• WHAT TO WORK ON:
Copies of all lines containing the string "Delphi" are needed from the data below.

Source records:
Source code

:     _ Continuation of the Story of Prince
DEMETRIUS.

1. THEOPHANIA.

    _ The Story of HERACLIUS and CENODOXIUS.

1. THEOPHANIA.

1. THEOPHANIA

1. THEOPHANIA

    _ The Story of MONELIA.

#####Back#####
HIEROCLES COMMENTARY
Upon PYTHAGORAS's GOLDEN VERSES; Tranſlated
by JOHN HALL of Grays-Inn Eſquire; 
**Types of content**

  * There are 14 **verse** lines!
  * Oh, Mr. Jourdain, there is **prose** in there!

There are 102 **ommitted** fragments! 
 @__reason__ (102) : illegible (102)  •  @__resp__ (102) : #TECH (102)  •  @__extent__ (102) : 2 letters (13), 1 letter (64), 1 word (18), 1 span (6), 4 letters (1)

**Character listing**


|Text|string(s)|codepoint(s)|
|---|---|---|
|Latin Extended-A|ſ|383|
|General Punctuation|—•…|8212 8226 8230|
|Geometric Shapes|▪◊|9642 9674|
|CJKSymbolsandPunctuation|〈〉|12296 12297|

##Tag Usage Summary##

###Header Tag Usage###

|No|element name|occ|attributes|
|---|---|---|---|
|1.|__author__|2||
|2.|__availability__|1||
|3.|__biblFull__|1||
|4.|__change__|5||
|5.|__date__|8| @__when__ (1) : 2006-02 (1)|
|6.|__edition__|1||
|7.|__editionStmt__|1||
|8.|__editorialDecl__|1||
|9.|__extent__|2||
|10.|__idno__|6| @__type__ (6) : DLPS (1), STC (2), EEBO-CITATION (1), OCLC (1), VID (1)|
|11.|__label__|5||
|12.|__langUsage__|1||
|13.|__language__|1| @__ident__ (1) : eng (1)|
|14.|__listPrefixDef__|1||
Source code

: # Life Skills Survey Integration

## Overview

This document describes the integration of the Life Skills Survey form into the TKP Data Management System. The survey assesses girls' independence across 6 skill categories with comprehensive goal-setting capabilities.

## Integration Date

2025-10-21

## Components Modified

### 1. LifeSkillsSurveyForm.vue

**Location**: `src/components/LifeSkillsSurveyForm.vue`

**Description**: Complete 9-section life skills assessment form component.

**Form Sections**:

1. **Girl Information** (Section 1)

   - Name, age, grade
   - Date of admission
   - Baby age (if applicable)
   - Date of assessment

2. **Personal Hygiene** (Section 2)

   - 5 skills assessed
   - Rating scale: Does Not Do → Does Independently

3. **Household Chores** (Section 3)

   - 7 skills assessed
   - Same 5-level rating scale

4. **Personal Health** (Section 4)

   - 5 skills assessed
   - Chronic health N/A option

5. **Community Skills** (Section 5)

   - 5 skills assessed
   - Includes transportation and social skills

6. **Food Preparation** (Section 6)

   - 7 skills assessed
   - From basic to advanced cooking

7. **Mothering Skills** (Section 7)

* * *

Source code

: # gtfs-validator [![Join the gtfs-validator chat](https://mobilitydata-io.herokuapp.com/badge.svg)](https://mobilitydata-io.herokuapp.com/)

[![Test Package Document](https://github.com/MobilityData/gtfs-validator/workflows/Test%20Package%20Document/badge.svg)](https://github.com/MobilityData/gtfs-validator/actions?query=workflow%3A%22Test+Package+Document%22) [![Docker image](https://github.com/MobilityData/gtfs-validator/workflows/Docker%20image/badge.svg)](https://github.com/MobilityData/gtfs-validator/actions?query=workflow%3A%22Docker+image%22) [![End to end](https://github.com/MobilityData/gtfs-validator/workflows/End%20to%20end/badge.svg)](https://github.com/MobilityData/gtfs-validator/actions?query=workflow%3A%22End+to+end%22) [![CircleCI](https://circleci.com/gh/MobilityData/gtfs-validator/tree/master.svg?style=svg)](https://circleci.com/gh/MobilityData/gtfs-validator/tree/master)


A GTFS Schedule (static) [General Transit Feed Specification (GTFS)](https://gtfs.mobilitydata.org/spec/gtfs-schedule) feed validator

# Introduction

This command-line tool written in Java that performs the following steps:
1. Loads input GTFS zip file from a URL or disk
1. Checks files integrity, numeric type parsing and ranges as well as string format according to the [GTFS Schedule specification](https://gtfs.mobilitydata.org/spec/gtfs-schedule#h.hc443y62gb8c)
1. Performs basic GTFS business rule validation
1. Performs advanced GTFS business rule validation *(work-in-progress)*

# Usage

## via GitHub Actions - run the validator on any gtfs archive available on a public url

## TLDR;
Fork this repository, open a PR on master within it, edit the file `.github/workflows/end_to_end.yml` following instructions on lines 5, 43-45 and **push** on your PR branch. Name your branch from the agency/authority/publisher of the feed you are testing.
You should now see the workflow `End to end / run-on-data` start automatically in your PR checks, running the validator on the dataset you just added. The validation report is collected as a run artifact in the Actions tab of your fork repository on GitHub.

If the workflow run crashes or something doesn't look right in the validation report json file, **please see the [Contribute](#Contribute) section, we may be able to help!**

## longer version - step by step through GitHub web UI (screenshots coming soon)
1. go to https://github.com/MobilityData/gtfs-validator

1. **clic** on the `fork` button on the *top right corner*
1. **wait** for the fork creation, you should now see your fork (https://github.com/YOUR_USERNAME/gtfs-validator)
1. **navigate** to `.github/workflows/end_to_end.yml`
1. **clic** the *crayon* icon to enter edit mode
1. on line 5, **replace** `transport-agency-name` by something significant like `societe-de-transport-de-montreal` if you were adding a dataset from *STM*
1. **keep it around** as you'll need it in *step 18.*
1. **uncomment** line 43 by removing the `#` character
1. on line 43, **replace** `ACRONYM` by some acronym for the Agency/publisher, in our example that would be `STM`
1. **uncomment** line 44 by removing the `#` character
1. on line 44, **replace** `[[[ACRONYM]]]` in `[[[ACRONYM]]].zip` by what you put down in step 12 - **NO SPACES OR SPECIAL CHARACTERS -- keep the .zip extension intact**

--

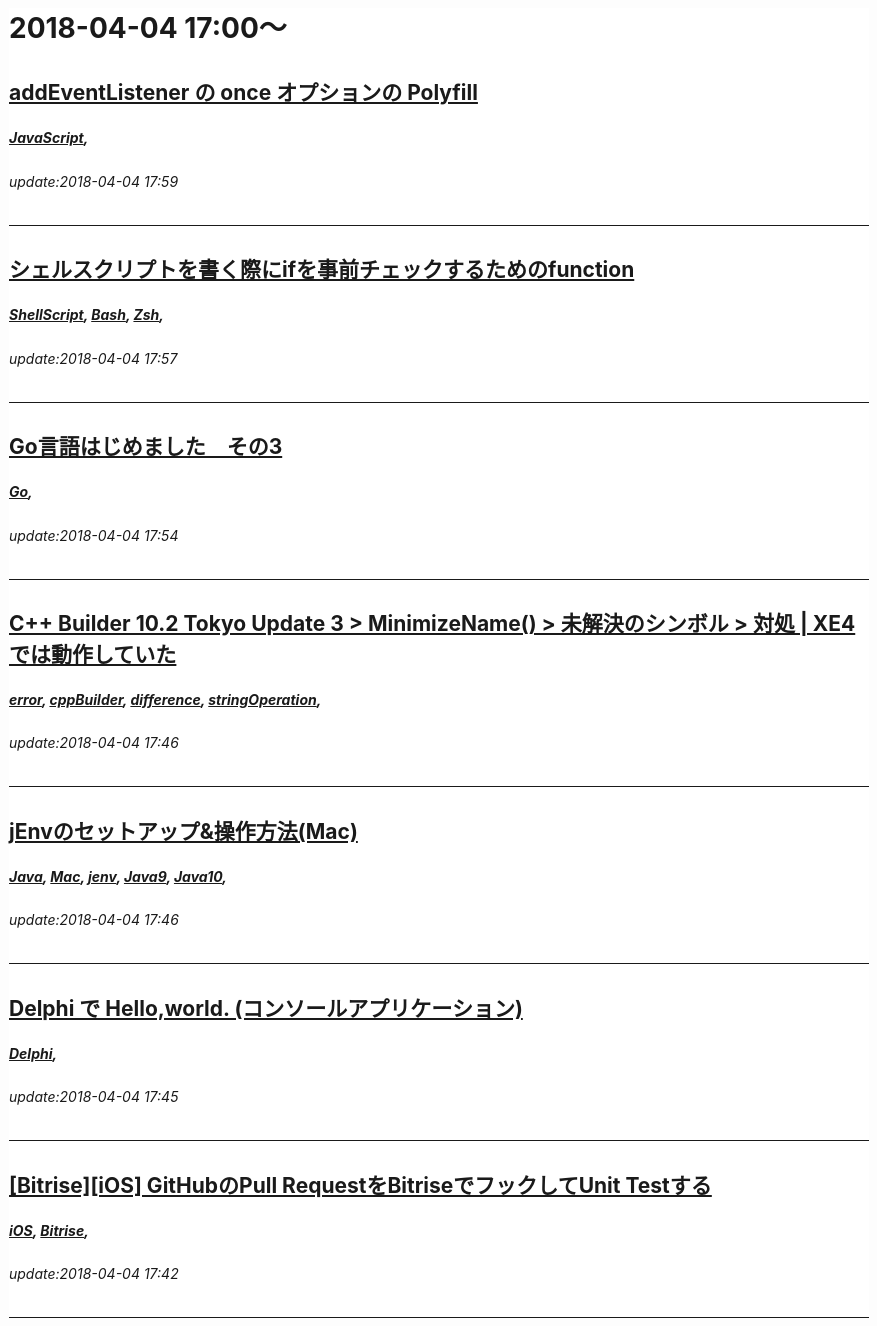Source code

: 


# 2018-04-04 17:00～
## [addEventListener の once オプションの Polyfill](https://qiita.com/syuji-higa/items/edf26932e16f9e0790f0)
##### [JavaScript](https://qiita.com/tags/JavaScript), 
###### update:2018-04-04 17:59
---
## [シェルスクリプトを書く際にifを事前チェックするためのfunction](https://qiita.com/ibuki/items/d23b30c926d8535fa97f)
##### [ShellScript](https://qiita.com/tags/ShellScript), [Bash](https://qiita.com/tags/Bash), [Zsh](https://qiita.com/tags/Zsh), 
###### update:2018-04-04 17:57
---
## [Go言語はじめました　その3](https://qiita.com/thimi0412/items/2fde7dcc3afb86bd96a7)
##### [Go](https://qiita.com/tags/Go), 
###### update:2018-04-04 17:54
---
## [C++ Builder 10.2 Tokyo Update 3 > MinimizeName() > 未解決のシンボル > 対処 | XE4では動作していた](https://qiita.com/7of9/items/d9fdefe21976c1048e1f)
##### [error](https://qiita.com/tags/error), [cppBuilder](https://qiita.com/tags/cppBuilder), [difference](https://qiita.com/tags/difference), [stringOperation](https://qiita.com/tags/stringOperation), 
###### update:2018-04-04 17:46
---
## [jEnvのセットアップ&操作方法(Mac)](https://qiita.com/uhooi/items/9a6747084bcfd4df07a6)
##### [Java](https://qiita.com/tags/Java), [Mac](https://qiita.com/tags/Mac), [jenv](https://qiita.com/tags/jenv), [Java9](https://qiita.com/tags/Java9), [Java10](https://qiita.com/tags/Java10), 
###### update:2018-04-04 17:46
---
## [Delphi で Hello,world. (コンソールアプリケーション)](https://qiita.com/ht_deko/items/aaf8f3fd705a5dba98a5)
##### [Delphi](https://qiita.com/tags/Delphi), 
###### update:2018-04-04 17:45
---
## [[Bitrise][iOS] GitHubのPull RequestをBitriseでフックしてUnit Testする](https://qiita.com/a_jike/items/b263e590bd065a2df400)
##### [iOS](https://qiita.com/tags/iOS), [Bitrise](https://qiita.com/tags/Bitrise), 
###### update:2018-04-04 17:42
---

• RESULT FOR THIS TASK:
## [Delphi で Hello,world. (コンソールアプリケーション)](https://qiita.com/ht_deko/items/aaf8f3fd705a5dba98a5)
##### [Delphi](https://qiita.com/tags/Delphi), 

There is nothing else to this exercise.